You have become like the CNN anchor who is more outraged by Fox News than ISIS but worse: you’re like the hypothetical CNN anchor who is pro-ISIS because being anti-ISIS is right-coded. You have become, in a very deep sense, unable to grasp anything about morality—a person who is blind to, if not in favor of, profound evil.
GEM Anscombe once said of a hypothetical utilitarian “I do not want to argue with him; he shows a corrupt mind.” Now, obviously I do not think this is true of utilitarians. But there are some people who have been so twisted by politics and the internet that they can no longer be easily argued out of their evil views. I do not think there is much I could say to Captive Dreamer to convince him that it is bad when kids die of AIDS. While much of politics should be about coalition building, it is worth recognizing: there is a distinct subset of the online right that seems to have moved beyond having anything resembling empathy or compassion.
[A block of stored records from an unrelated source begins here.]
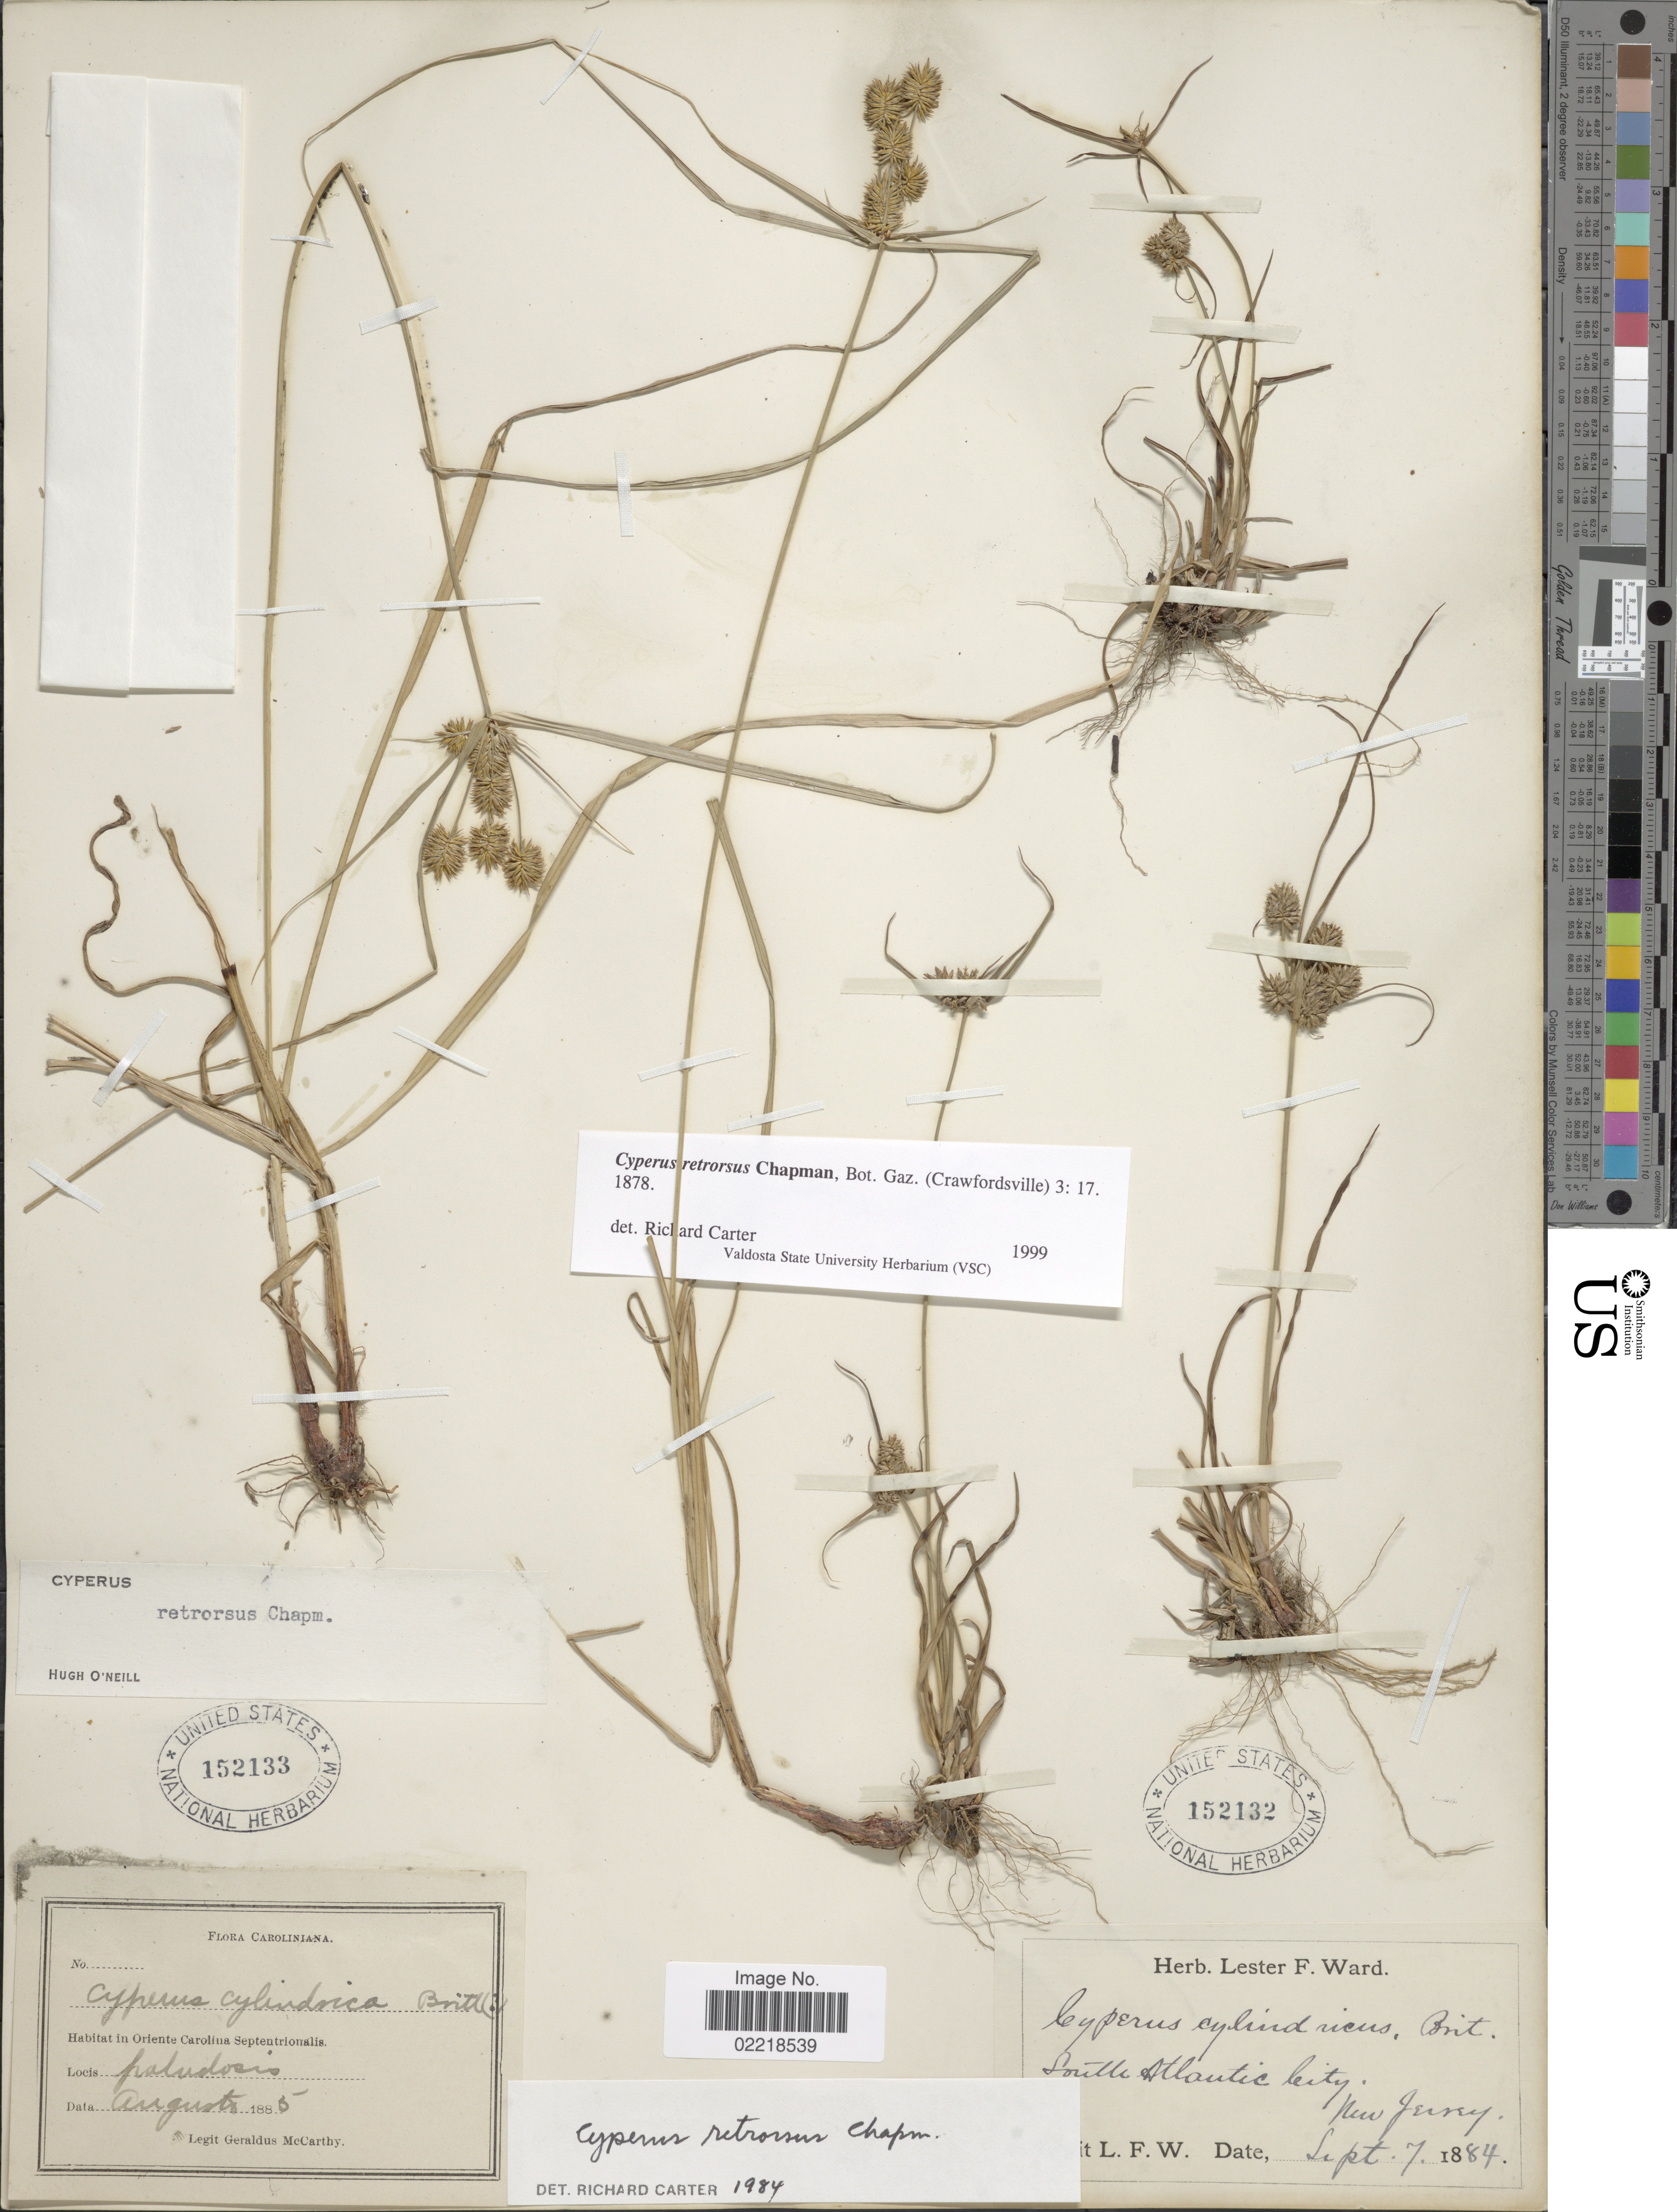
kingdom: Plantae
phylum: Tracheophyta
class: Liliopsida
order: Poales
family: Cyperaceae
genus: Cyperus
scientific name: Cyperus retrorsus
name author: Chapm.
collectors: L. F. Ward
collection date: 1884-09-07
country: United States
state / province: New Jersey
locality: South Atlantic City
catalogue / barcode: US 152132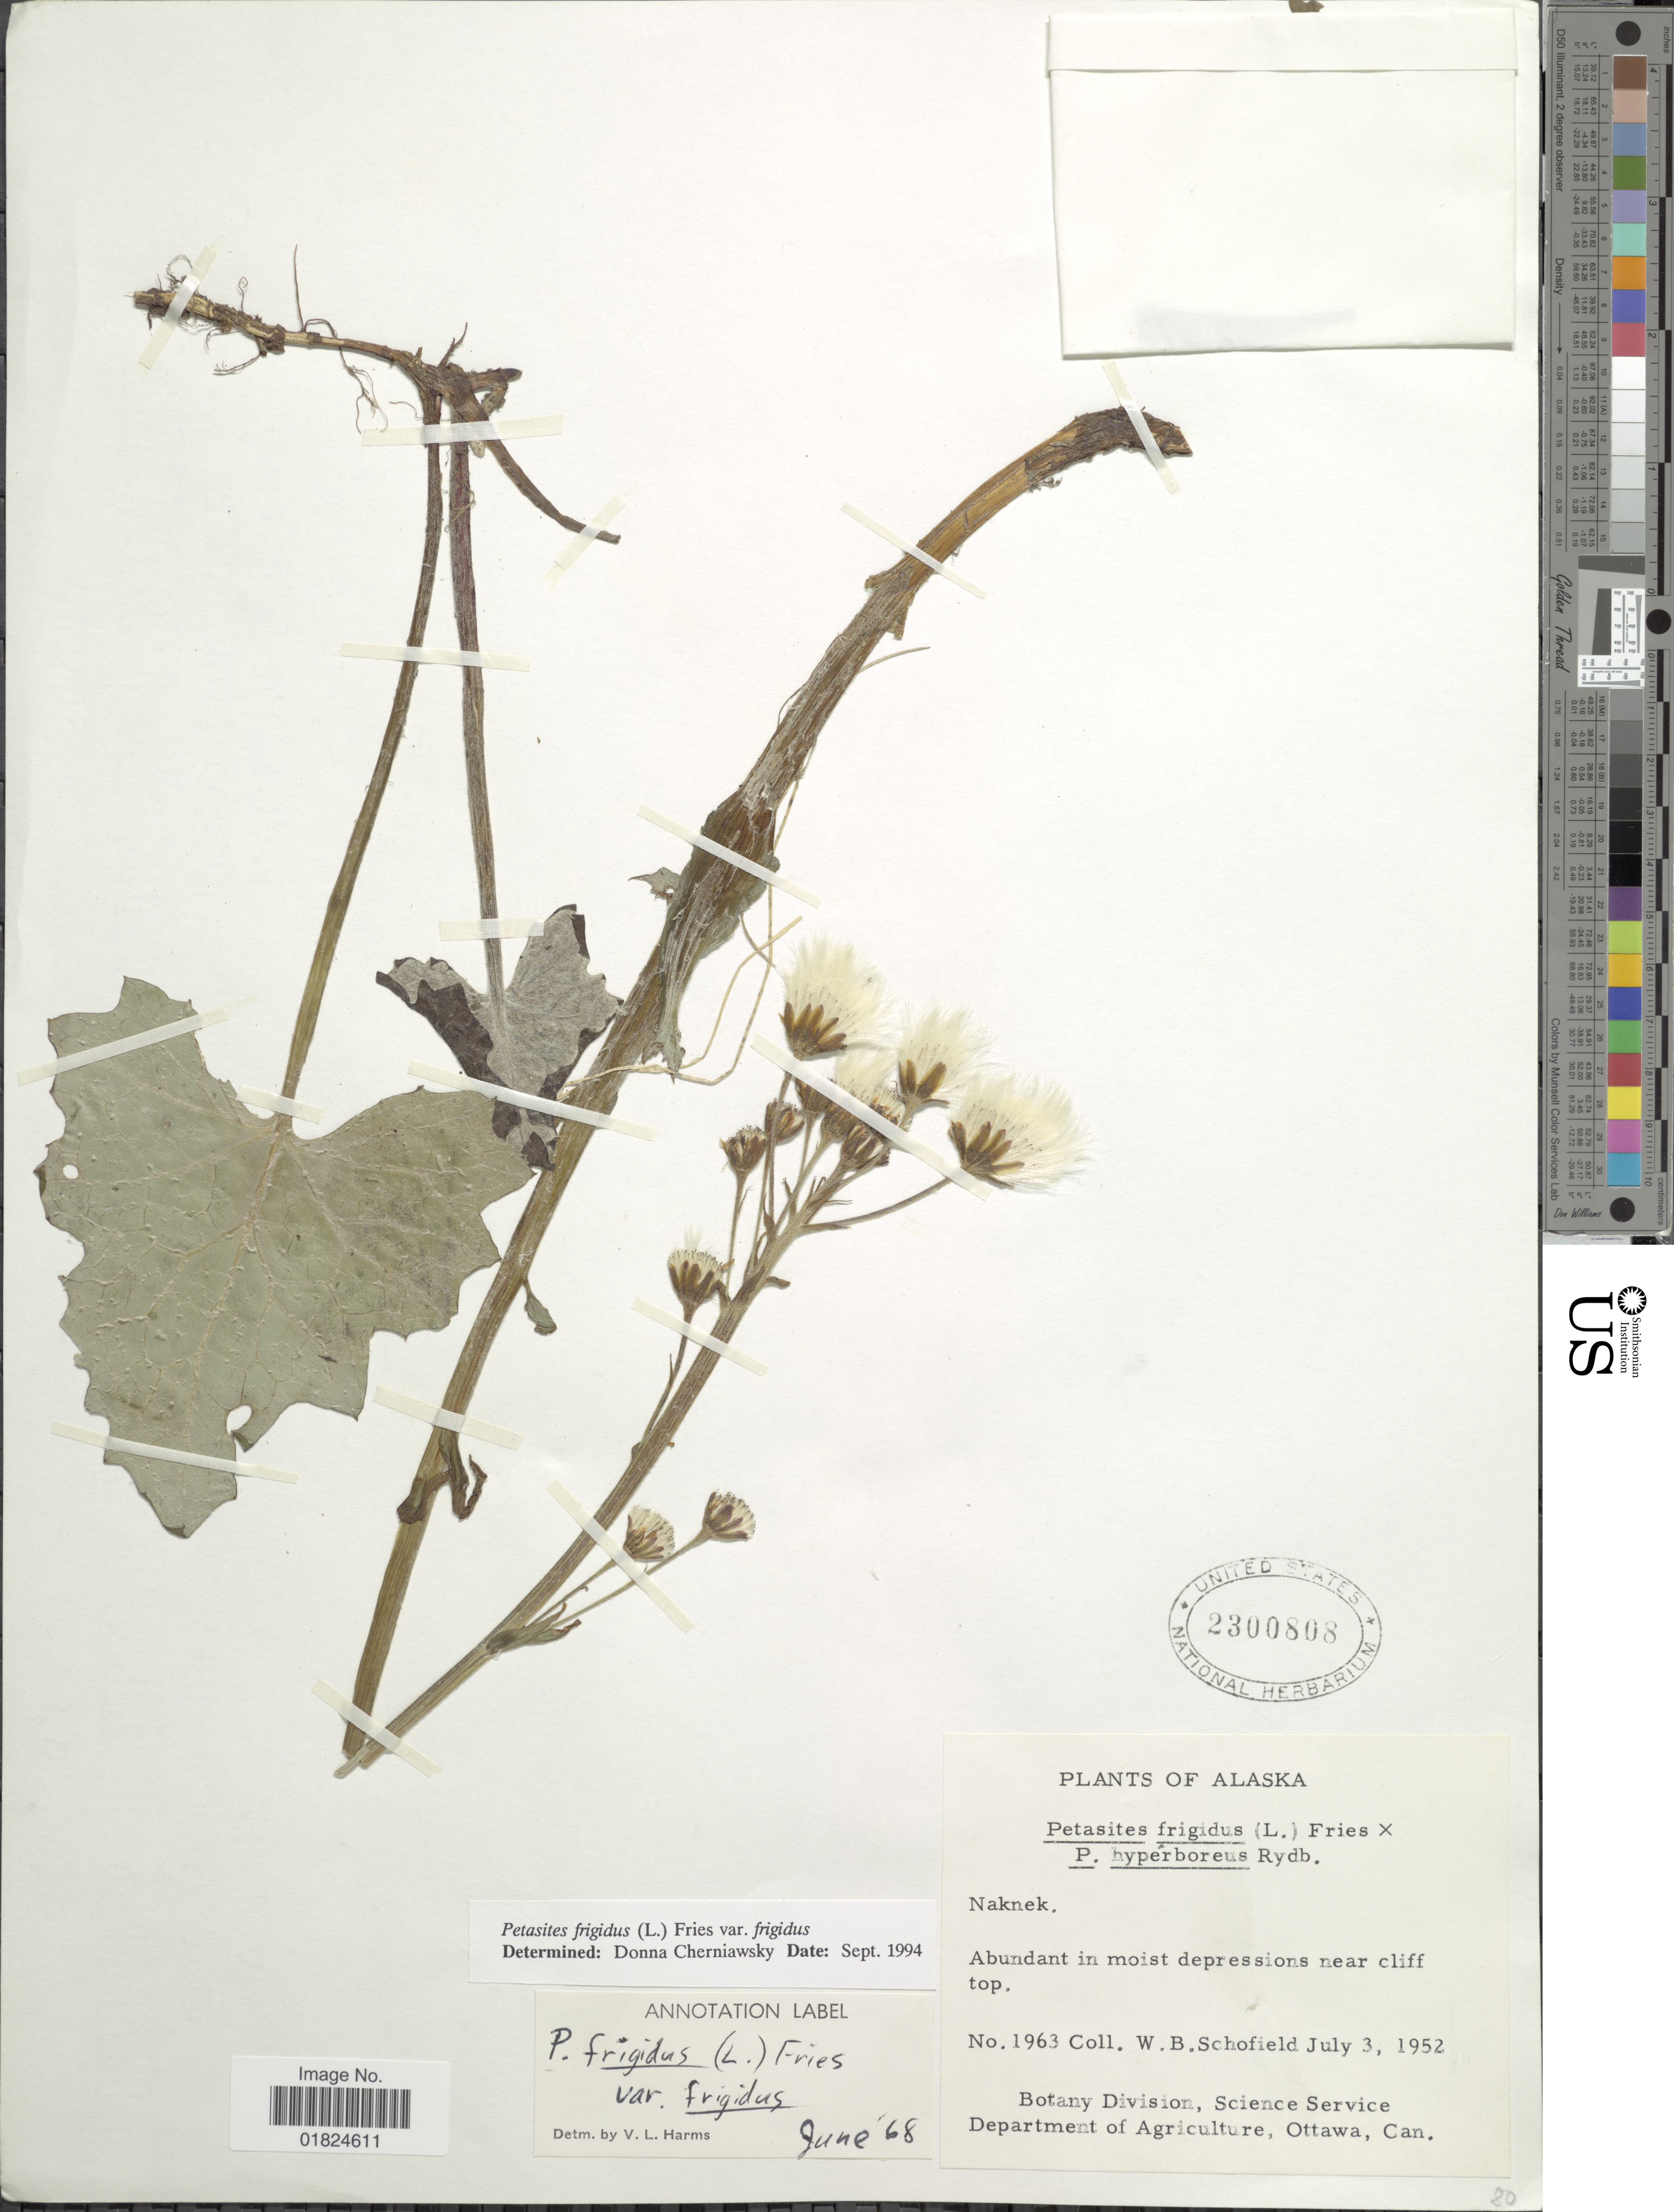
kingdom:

The political project of those who revel in evil and fiercely hate the good should be opposed across the board.
The good news is Secretary Rubio appears to be listening to PEPFAR advocates rather than this major right-wing Twitter user.[1]
Of course, it would be better if there was no PEPFAR disruption to begin with, but the second best thing is to praise people fixing the problem and sideline the users saying it's good to end PEPFAR without sufficient reason beyond "I don't like the people getting it."
[1] https://www.bushcenter.org/publications/rubios-emergency-humanitarian-waiver-was-the-right-thing-to-do
Liberals have virtue signaling, conservatives have cruelty signaling. The status hierarchy is ordered by who directly inflicts more harm or who supports more harm being inflicted.